“I will restore to you the years that the swarming locust has eaten, the hopper, the destroyer, and the cutter, my great army, which I sent among you. You shall eat in plenty and be satisfied, and praise the name of the LORD your God, who has dealt wondrously with you. And my people shall never again be put to shame. You shall know that I am in the midst of Israel, and that I am the LORD your God and there is none else. And my people shall never again be put to shame.” (Joel 2:25-27)
The lonely hours of bedtime, when the desolation of the lives we had built and lost presses down on us, are sometimes hard to bear. If one has endured these hours over the course of months and years, one can achieve something like a resignation, which dulls the pain that once was sharp and dries the tears that once flowed more freely. As time passes, the righteous indignation gives way to a seed of humility. The threads of choices and responsibilities, actions and reactions, are not easily untangled. Choices made in innocence can still be far from wise, and actions follow reactions down the corridors of the years, the flow of human freedom channeling rivers whose force leads us down through a countryside we had no intention of ever visiting. And in these quiet and solitary hours of nighttime in the far country, we feel the locust plague.
The ingenuity of God is rooted in his infinite love. Though he will love us deeply enough to let us end our lives crucified on a bare Judean rock, he will love us fiercely enough and with boundless creativity so that we are crucified next to the One who can promise “Today you will be with Me in Paradise.” There is no getting around this. God’s love is never exhausted, and all our efforts to wreck our lives cannot surpass his craftiness. He is a wily Lover who will pursue us and woo our hearts down to our final breath.
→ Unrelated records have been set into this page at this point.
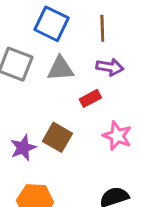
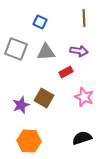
blue square: (52, 24) -> (40, 22), size x0.6
brown line: (102, 28) -> (84, 18), moved

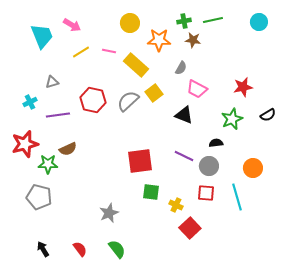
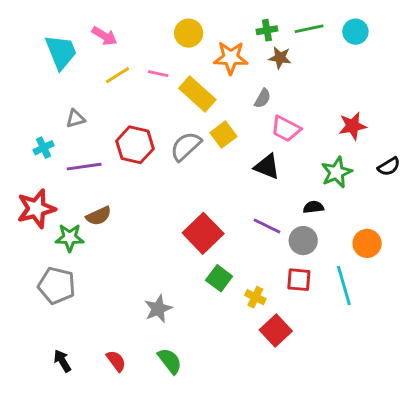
cyan circle: (259, 22) -> (355, 32), moved
red square: (140, 161) -> (203, 233), turned -36
green square: (151, 192) -> (219, 278), turned 30

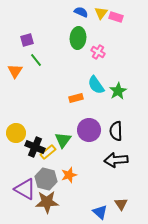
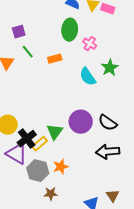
green star: (118, 91) -> (110, 68), moved
orange rectangle: (76, 98) -> (55, 59), moved
black semicircle: (116, 131) -> (108, 123), turned -54
black cross: (35, 147) -> (27, 139), turned 30
purple triangle: (25, 189) -> (17, 154), moved
brown star: (47, 202) -> (51, 194), moved, size x0.6

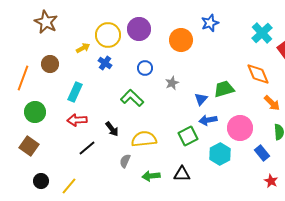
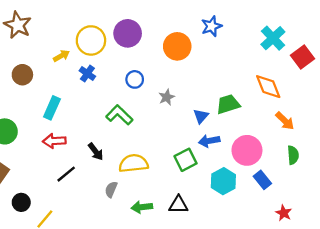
blue rectangle: (262, 153) -> (262, 180), moved
black circle: (41, 181) -> (21, 202), moved

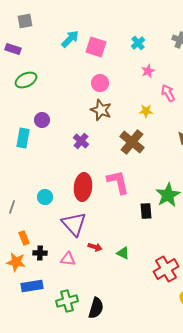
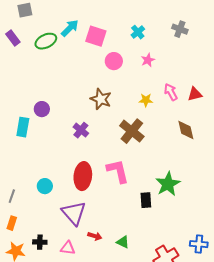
purple rectangle: (13, 49) -> (13, 38), turned 35
green ellipse: (26, 80) -> (46, 41), moved
pink circle: (100, 83) -> (114, 61), moved
pink arrow: (168, 93) -> (171, 92), moved
orange rectangle: (24, 238) -> (12, 223), moved, turned 40

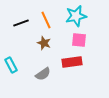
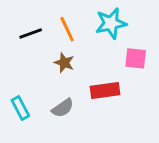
pink square: (79, 40) -> (136, 58), moved
cyan rectangle: (11, 65) -> (20, 108), moved

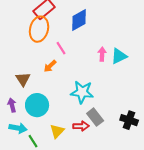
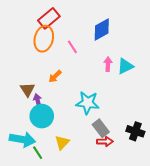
blue diamond: (79, 20) -> (102, 30), moved
pink line: (61, 48) -> (72, 47), moved
purple arrow: (12, 105) -> (38, 101), moved
red arrow: (81, 126) -> (105, 142), moved
cyan arrow: (18, 128) -> (22, 139), size x1.4

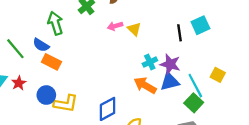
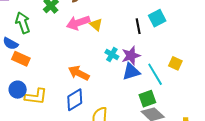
pink arrow: (115, 26) -> (78, 23), size x1.6
cyan cross: (150, 62) -> (112, 55), turned -32
purple star: (170, 64) -> (131, 56), turned -30
orange arrow: (145, 85) -> (79, 73), moved
green square: (194, 103) -> (147, 99), moved, turned 30

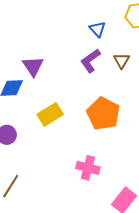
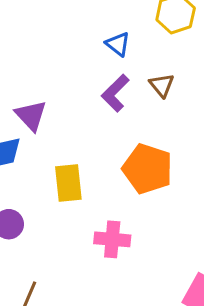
yellow rectangle: (50, 114) -> (68, 183), turned -55
pink cross: (88, 168) -> (112, 239), moved

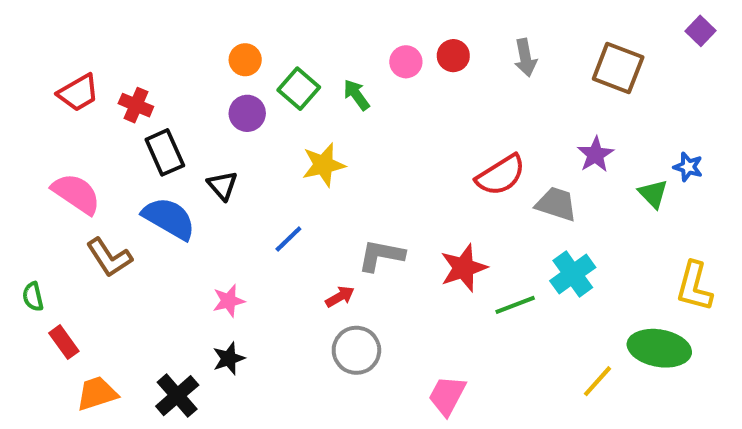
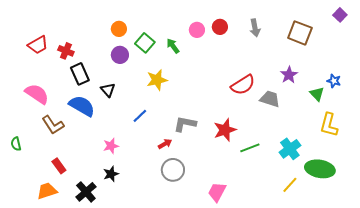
cyan cross: (573, 274) -> (290, 149), moved
yellow L-shape: (694, 286) -> (329, 125), moved
red rectangle: (64, 342) -> (59, 166), moved

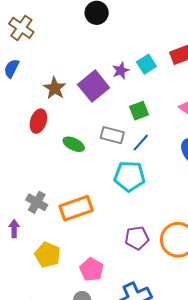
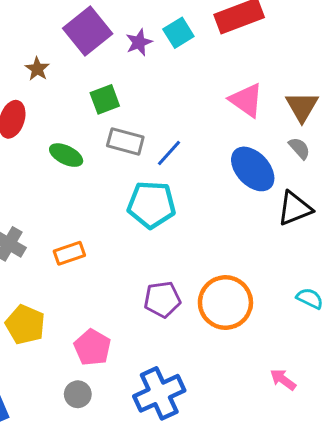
purple square: (94, 86) -> (88, 31), moved
brown star: (55, 88) -> (37, 69), size x0.7
green square: (139, 111) -> (105, 99), moved
orange rectangle: (76, 208) -> (69, 253), size x0.6

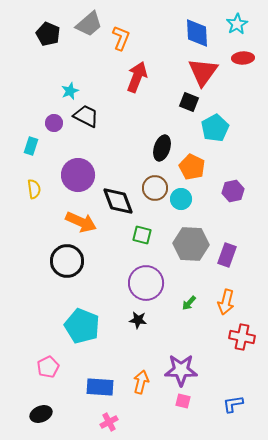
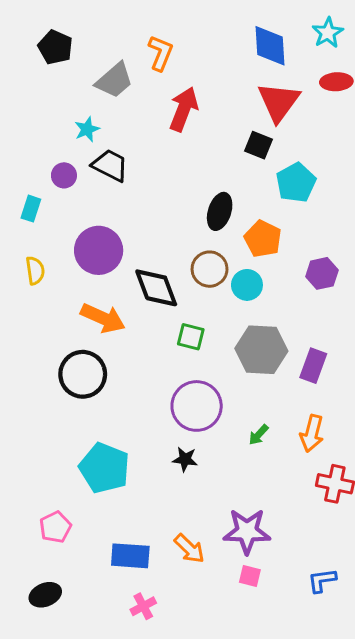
gray trapezoid: (89, 24) -> (114, 80), moved
orange arrow: (141, 382) -> (189, 549), turned 120

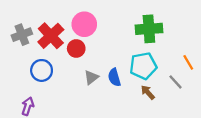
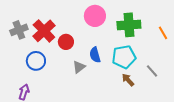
pink circle: (84, 24) -> (95, 16), moved
orange line: (188, 62) -> (163, 33), moved
blue semicircle: (114, 77) -> (95, 55), moved

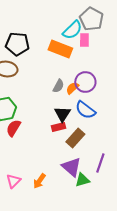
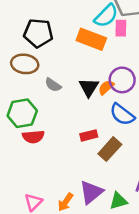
gray semicircle: (58, 86) -> (53, 85), moved, turned 96
black triangle: (62, 114) -> (89, 87), moved
red semicircle: (13, 128) -> (33, 137), turned -126
purple triangle: (71, 167) -> (91, 192), moved, turned 40

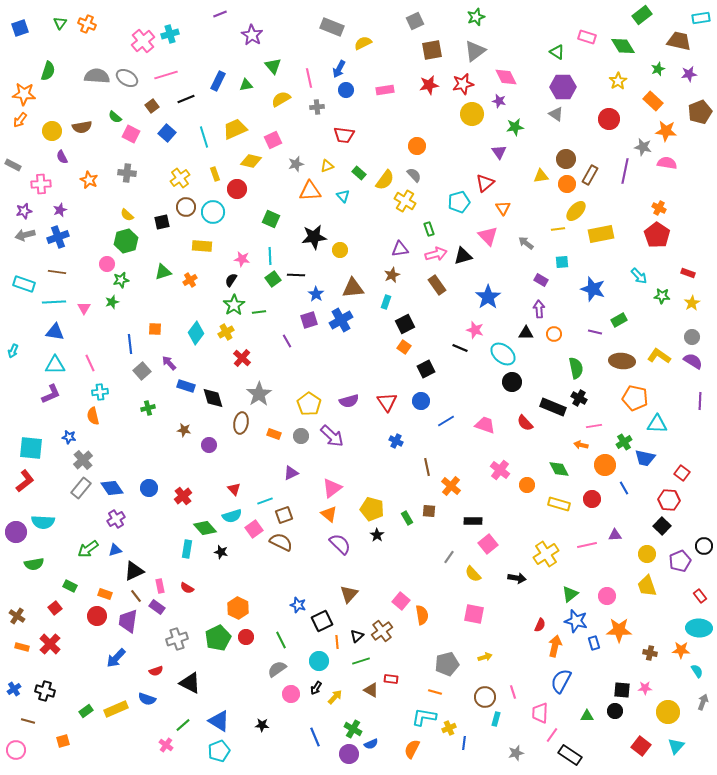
We do not see this in the midst of his discipline. Despite ample illustrations in our recent memory of his deliverance, he will still allow us to wet our toes on the seashore with death breathing down our necks, before he splits the ocean wide that we may dance and sing across his pathways. If we will in our lack of courage and inertia find ourselves lagging, his angels’ hands will pull us from our folly lest the fire rain down on us. We will see it as painful and as his judgment. Until the light of destruction’s fires reveal to us his mercy. Sometimes he has to knock us from our horse and blind us so he can get us to where we should be going and where we may finally see things right.
His timetable is not ours. Which is why the endurance of many lonely bedtimes can devour hope. It is hard to remember that God is a God of surprises. Old women bear babies. Armies run away in the middle of the night. A virgin teenage girl bears the Living God in her womb. Nothing is impossible with God. And reversal is his specialty. The mighty are cast down. The lowly lifted up. The poor shall eat and be satisfied, but the rich are sent empty away. Dreams die. Hope fades. Faith is almost gone. The gaze out the window is replaced by the shrug of bent shoulders. And the next thing one knows, hysterical women are speaking of an open tomb. That stands empty.